Original Research: Open access
“Development of Proteomic Prediction Models for Transition to Psychotic Disorder in the Clinical High-Risk State and Psychotic Experiences in Adolescence” by David Cotter et al. JAMA Psychiatry.
Abstract
Development of Proteomic Prediction Models for Transition to Psychotic Disorder in the Clinical High-Risk State and Psychotic Experiences in Adolescence
Importance
Biomarkers that are predictive of outcomes in individuals at risk of psychosis would facilitate individualized prognosis and stratification strategies.
Objective
To investigate whether proteomic biomarkers may aid prediction of transition to psychotic disorder in the clinical high-risk (CHR) state and adolescent psychotic experiences (PEs) in the general population.
Design, Setting, and Participants
This diagnostic study comprised 2 case-control studies nested within the European Network of National Schizophrenia Networks Studying Gene-Environment Interactions (EU-GEI) and the Avon Longitudinal Study of Parents and Children (ALSPAC). EU-GEI is an international multisite prospective study of participants at CHR referred from local mental health services. ALSPAC is a United Kingdom–based general population birth cohort. Included were EU-GEI participants who met CHR criteria at baseline and ALSPAC participants who did not report PEs at age 12 years. Data were analyzed from September 2018 to April 2020.

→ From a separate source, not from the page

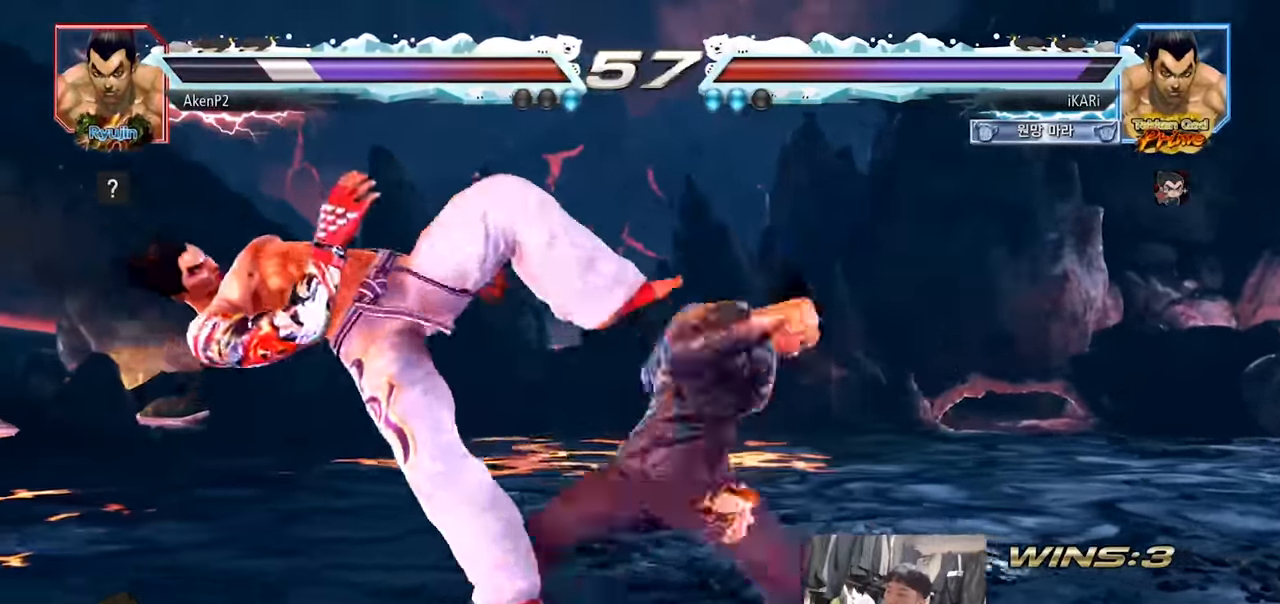
{"buttons": [], "left_stick": "center", "events": [[17, "TRIANGLE", "down"], [67, "TRIANGLE", "up"], [117, "TRIANGLE", "down"], [167, "left_stick", "center"], [234, "TRIANGLE", "up"]]}
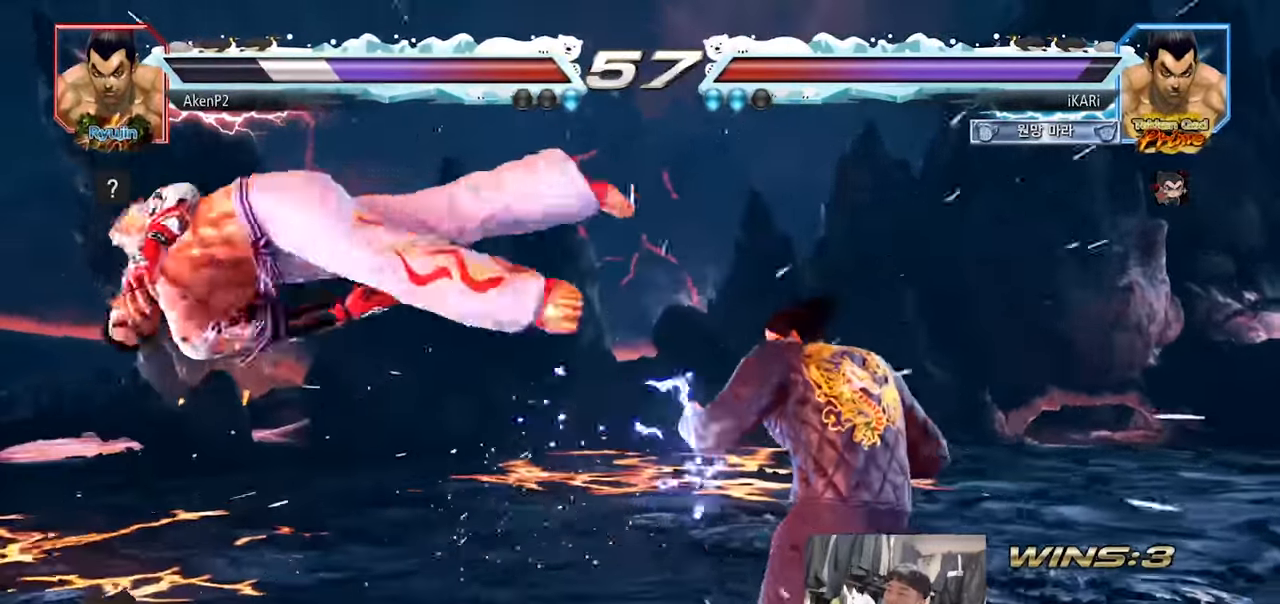
{"buttons": [], "left_stick": "right", "events": [[217, "left_stick", "left"], [384, "left_stick", "center"], [434, "left_stick", "right"], [450, "CROSS", "down"], [500, "CROSS", "up"]]}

Main Outcomes and Measures
In EU-GEI, transition status was assessed by the Comprehensive Assessment of At-Risk Mental States or contact with clinical services. In ALSPAC, PEs at age 18 years were assessed using the Psychosis-Like Symptoms Interview. Proteomic data were obtained from mass spectrometry of baseline plasma samples in EU-GEI and plasma samples at age 12 years in ALSPAC. Support vector machine learning algorithms were used to develop predictive models.
Results
The EU-GEI subsample (133 participants at CHR (mean [SD] age, 22.6 [4.5] years; 68 [51.1%] male) comprised 49 (36.8%) who developed psychosis and 84 (63.2%) who did not. A model based on baseline clinical and proteomic data demonstrated excellent performance for prediction of transition outcome (area under the receiver operating characteristic curve [AUC], 0.95; positive predictive value [PPV], 75.0%; and negative predictive value [NPV], 98.6%). Functional analysis of differentially expressed proteins implicated the complement and coagulation cascade. A model based on the 10 most predictive proteins accurately predicted transition status in training (AUC, 0.99; PPV, 76.9%; and NPV, 100%) and test (AUC, 0.92; PPV, 81.8%; and NPV, 96.8%) data. The ALSPAC subsample (121 participants from the general population with plasma samples available at age 12 years (61 [50.4%] male) comprised 55 participants (45.5%) with PEs at age 18 years and 61 (50.4%) without PEs at age 18 years. A model using proteomic data at age 12 years predicted PEs at age 18 years, with an AUC of 0.74 (PPV, 67.8%; and NPV, 75.8%).
Conclusions and Relevance
In individuals at risk of psychosis, proteomic biomarkers may contribute to individualized prognosis and stratification strategies. These findings implicate early dysregulation of the complement and coagulation cascade in the development of psychosis outcomes.